BIRCH has several advantages. For example, each clustering decision is made without scanning all data points and currently existing clusters. It exploits the observation that data space is not usually uniformly occupied and not every data point is equally important. It makes full use of available memory to derive the finest possible sub-clusters while minimizing I/O costs. It is also an incremental method that does not require the whole data set in advance.

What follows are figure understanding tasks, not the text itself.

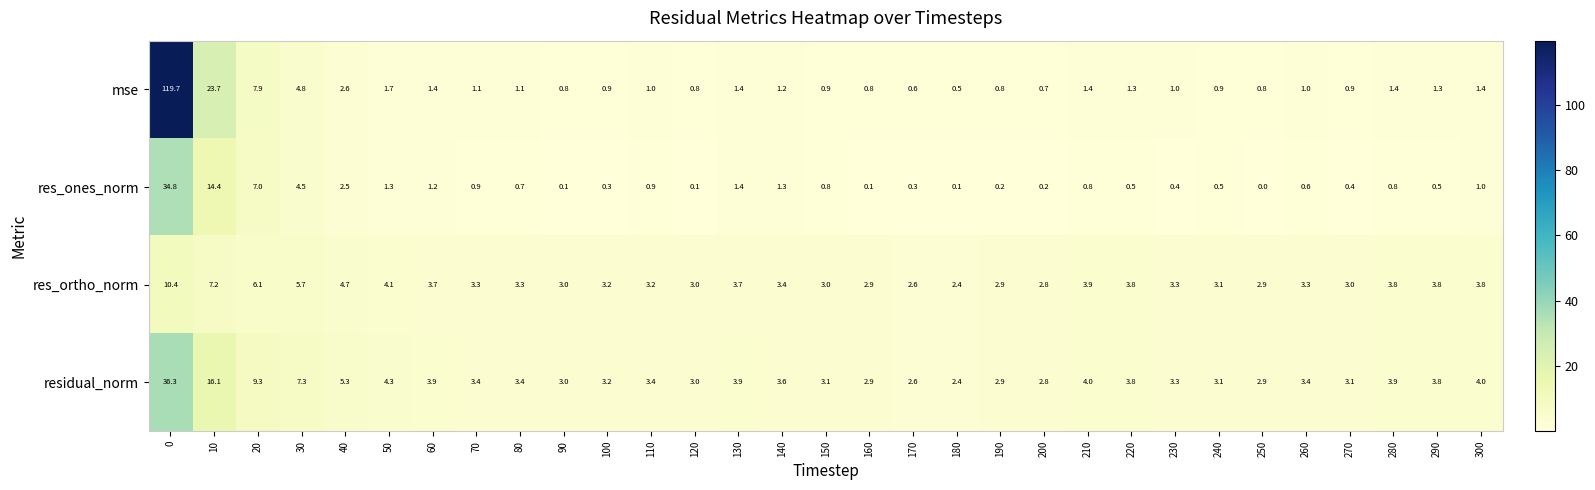

Is it true that res_ortho_norm equals 5.9 at 50?

False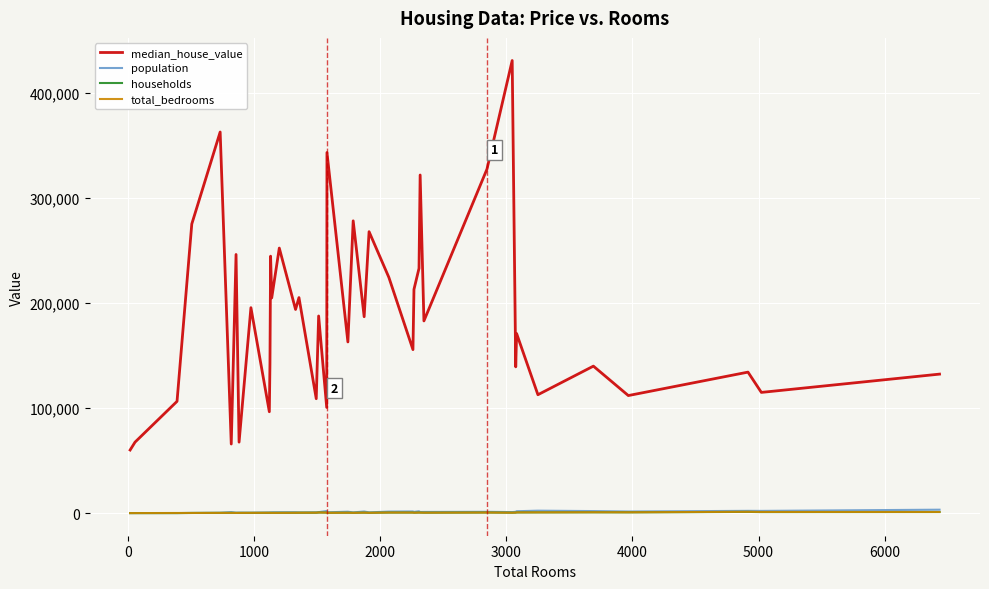

Which series has the largest total across all categories?

median_house_value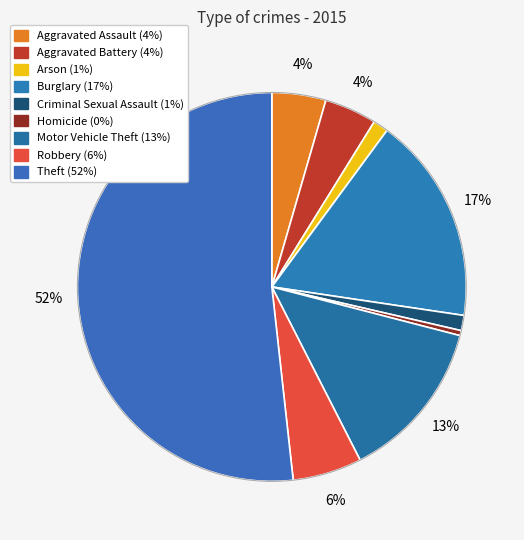

The Theft slice represents 52% of the pie. True or false?

True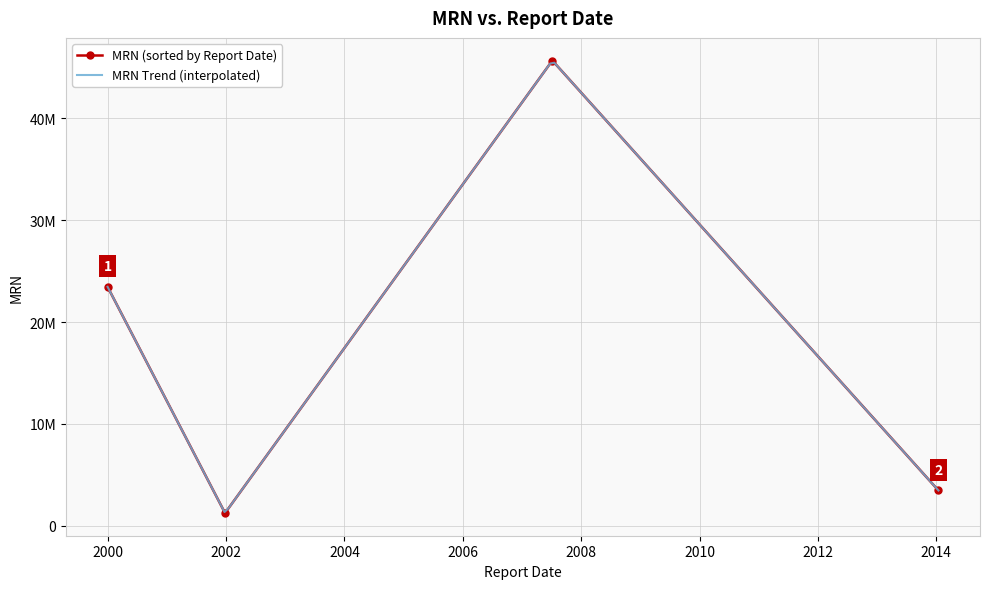

Which label corresponds to the smallest value in the chart?

2001-12-25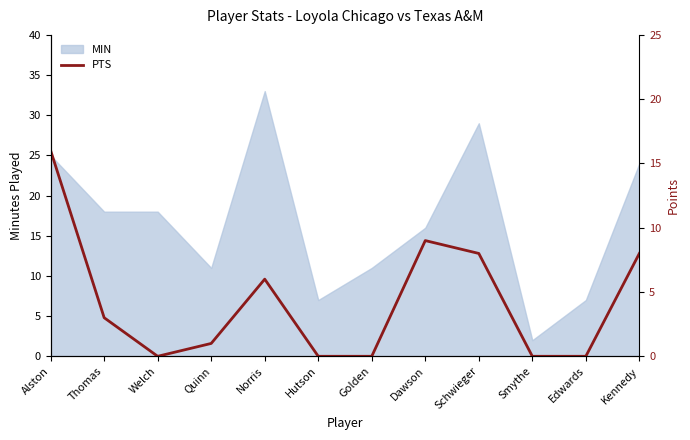

Approximately how many times larger is the value at Kennedy compared to Alston?

0.5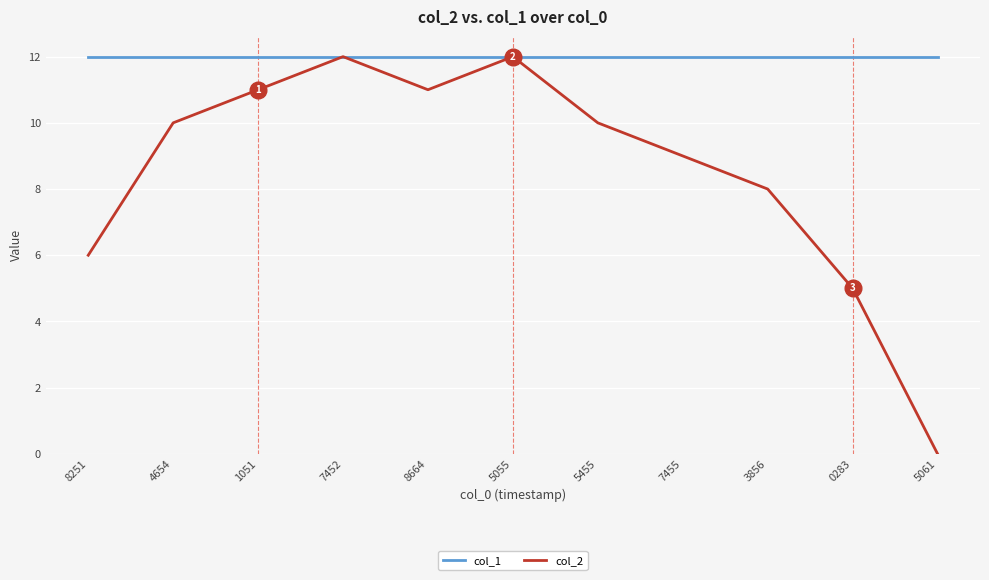

What is the total value across all series at 0283?

17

This implementation produces a clustering in three steps. First step builds a CF (clustering feature) tree by a single scan of database. The second step clusters the leaves of CF tree by hierarchical clustering. Then the user can use the learned model to classify input data in the final step. In total, we scan the database twice.

References

  1. Tian Zhang, Raghu Ramakrishnan, and Miron Livny. BIRCH: An Efficient Data Clustering Method for Very Large Databases. SIGMOD, 1996.
See Also:
  • Field Summary

    Fields
    Modifier and Type
    Field
    Description
    final int
    The branching factor of non-leaf nodes.
    final int
    The dimensionality of data.
    final int
    The number of CF entries in the leaf nodes.
    final double
    THe maximum radius of a sub-cluster.

    Fields inherited from interface smile.vq.VectorQuantizer

    OUTLIER
  • Constructor Summary

    Constructors
    Constructor
    Description
    BIRCH(int d, int B, int L, double T)
    Constructor.
  • Method Summary

    Modifier and Type
    Method
    Description
    double[][]
    Returns the cluster centroids of leaf nodes.
    double[]
    quantize(double[] x)
    Quantize a new observation.
    void
    update(double[] x)
    Update the codebook with a new observation.

    Methods inherited from class java.lang.Object

    clone, equals, finalize, getClass, hashCode, notify, notifyAll, toString, wait, wait, wait
  • Field Details

    • B

      public final int B
      The branching factor of non-leaf nodes.
    • L

      public final int L
      The number of CF entries in the leaf nodes.
    • T

      public final double T
      THe maximum radius of a sub-cluster.
    • d

      public final int d
      The dimensionality of data.
  • Constructor Details

    • BIRCH

      public BIRCH(int d, int B, int L, double T)
      Constructor.
      Parameters:
      d - the dimensionality of data.
      B - the branching factor of non-leaf nodes, i.e. the maximum number of children nodes.
      L - the number entries in the leaf nodes.
      T - the maximum radius of a sub-cluster.
  • Method Details

    • update

      public void update(double[] x)
      Description copied from interface: VectorQuantizer
      Update the codebook with a new observation.
      Specified by:
      update in interface VectorQuantizer
      Parameters:
      x - a new observation.
    • quantize

      public double[] quantize(double[] x)
      Description copied from interface: VectorQuantizer
      Quantize a new observation. Returns Optional.empty if the observation is noise.
      Specified by:
      quantize in interface VectorQuantizer
      Parameters:
      x - a new observation.
      Returns:
      the quantized vector.
    • centroids

      public double[][] centroids()
      Returns the cluster centroids of leaf nodes.
      Returns:
      the cluster centroids of leaf nodes.